Anyone who understands central banks knows the Fed must hike ASAP

Anyone who understands central banks knows the Fed must hike ASAP · CNBC

If you accept the propositions (a) that the Fed's policy should be data-driven in accordance with its mandate and (b) that the monetary policy operates with long and variable lags, you should have no problem accepting the conclusion that a major adjustment of the Fed's credit stance is long overdue.

The most recent data on America's economic growth, labor market conditions and inflation developments make it very difficult to understand why the Fed keeps postponing the process of a gradual and orderly normalization of its bloated monetary base (M0) and its implausibly low federal funds rate - the only interest rate it directly controls.

To explain that, here is a quick review of the variables that should drive the Fed's policy.

The latest number for first-quarter GDP growth is more than double its initial estimate.
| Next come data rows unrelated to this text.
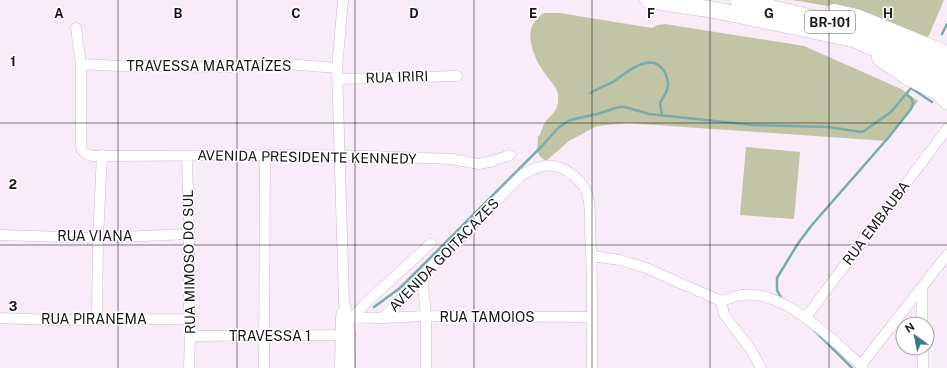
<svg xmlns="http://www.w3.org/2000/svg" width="947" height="368" viewBox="0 0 947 368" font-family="'Public Sans',sans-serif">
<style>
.green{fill:#c1c4a5}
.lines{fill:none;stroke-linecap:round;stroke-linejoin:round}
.stream{stroke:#78abab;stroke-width:2.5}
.minor-casing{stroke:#c7bdc8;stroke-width:11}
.primary-casing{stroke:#c7bdc8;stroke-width:17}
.minor{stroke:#fff;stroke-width:10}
.primary{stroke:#fff;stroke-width:16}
.grid{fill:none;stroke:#171417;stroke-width:1;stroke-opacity:0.55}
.labels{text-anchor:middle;stroke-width:3;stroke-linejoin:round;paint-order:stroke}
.shield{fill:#fff;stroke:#5d5a5d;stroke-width:1}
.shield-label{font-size:13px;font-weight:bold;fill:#171417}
.street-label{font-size:14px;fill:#171417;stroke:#fff}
.grid-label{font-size:13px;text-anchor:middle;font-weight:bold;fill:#171417;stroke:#fff;stroke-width:3;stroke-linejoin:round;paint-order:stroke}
</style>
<rect width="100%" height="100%" fill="#f7ecf7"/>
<path class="green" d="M793,0h151l-18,42 -81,-33z
M544,13h16l92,15 6,-3 7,-1 139,22 97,43 17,12 -31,40 -260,-18 -30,3 -28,15 -23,20c-12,-8 -8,-13 -8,-25l2,-1c1,-3 3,-9 4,-11 7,-10 16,-13 14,-29 -1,-9 -9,-15 -14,-23 -9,-12 -20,-37 -9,-51 2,-3 6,-6 9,-8z
M746,147l54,5 -6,67 -54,-4z"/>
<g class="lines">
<path class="stream" d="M942,34l5,-10
M590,93c9,-5 18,-8 26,-13 12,-9 36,-29 48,-9 8,15 3,20 -4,32l2,12
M783,300l-3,-4 -3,-6v-12l20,-33 14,-19 77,-88 23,-29 2,-6 -2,-5 -5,-4
M374,307l26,-19 142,-142 17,-19 11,-7 27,-6 22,-7h6l24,7 104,11 76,2 32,5 3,-1 27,-19 20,-24 21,14
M814,330l38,38"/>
<defs>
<path id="minor" d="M343,0l-6,68 7,234c6,22 6,43 6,66
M76,28l5,36v82c2,7 5,9 12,10l247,-1 112,4 27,5 14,-3 17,-6
M81,64l39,2 108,1 59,-3 50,4
M338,79l119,-3
M187,156l2,78v85l1,17 -1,32
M0,235l98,3 91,-4
M592,256l28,4 26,8 75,33c7,-2 14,-5 21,-6 42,-6 90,45 119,70l1,3
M422,276l4,40v52
M721,301l3,13 27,36 10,18
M341,317l41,1 15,-14 25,-28 101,-102c19,-10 32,-13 50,1 4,4 10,9 12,14 6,12 5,28 5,42 3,46 2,91 2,137
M353,317l13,-14 65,-60
M806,317l141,-188
M0,318l52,2 137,-1
M382,318l44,-2 165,1
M97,319l1,-81 4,-83
M922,324v-37
M190,336l160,-1
M923,348v20
M861,365l86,-110
M264,368l1,-213
M340,368l1,-51 1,-5"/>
<path id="primary" d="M648,0l67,10 138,29 59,25 35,18
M738,0l108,26 73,29 28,13
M834,12l22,5 91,37
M880,58l26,18 32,16 9,9"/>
</defs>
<use href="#minor" class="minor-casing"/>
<use href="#primary" class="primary-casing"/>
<use href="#minor" class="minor"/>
<use href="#primary" class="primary"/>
</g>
<path class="grid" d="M118,0v368M237,0v368M355,0v368M474,0v368M592,0v368M710,0v368M829,0v368M0,123h947M0,245h947"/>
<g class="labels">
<rect class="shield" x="805" y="11" width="50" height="22" rx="3"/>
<g class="shield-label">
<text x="830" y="27">BR-101</text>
</g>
<g class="street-label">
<text x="209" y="71">TRAVESSA MARATAÍZES</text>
<text transform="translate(397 77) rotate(-2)" y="5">RUA IRIRI</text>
<text transform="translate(307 157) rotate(1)" y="5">AVENIDA PRESIDENTE KENNEDY</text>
<text transform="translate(876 223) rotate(-53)" y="5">RUA EMBAUBA</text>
<text x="95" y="241">RUA VIANA</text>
<text transform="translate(444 255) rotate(-46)" y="5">AVENIDA GOITACAZES</text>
<text transform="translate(189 262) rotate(-91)" y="5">RUA MIMOSO DO SUL</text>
<text x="487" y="322">RUA TAMOIOS</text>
<text x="94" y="324">RUA PIRANEMA</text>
<text x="270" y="341">TRAVESSA 1</text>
</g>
</g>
<g class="grid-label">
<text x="59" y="18">A</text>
<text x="178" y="18">B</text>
<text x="296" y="18">C</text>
<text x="414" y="18">D</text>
<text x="533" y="18">E</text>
<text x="651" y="18">F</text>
<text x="769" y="18">G</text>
<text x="888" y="18">H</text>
<text x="13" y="66">1</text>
<text x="13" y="189">2</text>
<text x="13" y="311">3</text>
</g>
<g transform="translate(915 336) rotate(327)"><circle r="19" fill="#ffffff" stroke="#a2a1a2"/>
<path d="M0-3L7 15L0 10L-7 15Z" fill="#3a788e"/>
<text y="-6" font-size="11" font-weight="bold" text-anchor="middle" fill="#171417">N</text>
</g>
</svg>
It is showing an annualized quarter-on-quarter pace of 1.1 percent and a 2.1 percent increase from the year earlier.

Most people, me included, consider that this growth rate is too low. But the problem is that even that low growth rate of 2.1 percent exceeds America's potential and noninflationary growth rate (i.e., a growth rate given by productivity and the available labor and (physical) capital resources) of 1.6 percent for the fifth consecutive year.

Not by Fed alone

Should we blame the Fed for that? I can visualize a sea of hands stuck out in emphatic approval. But that would not only be grossly unfair to our money managers – it would also be dead wrong.

Why? Because the volume and the efficiency of labor and capital stocks are essentially structural problems that must be addressed by structural policies.

Sure, the Fed can help by supporting domestic demand with appropriate credit policies, but the labor force productivity (i.e., the quality of human capital) and investments in best-practice technologies depend on education, labor force retraining, investment incentives and trade policies in an economy widely open to unbridled international competition and predatory pricing.

The Fed, in my view, has done its part – and more – but the two other big players in economic policy (you know who they are, don't you?) have fallen far short of what's needed to go back to an average potential growth rate of 2.7 percent we had in the last two decades.

So, we can perhaps temporarily settle for this: That 2.1 percent actual growth rate is fine, given the structural problems we continue to face.

We should also acknowledge that - in the absence of fiscal and structural policies we need - the Fed takes most of the credit for solid income and job numbers that will strongly underpin our domestic demand in the months ahead.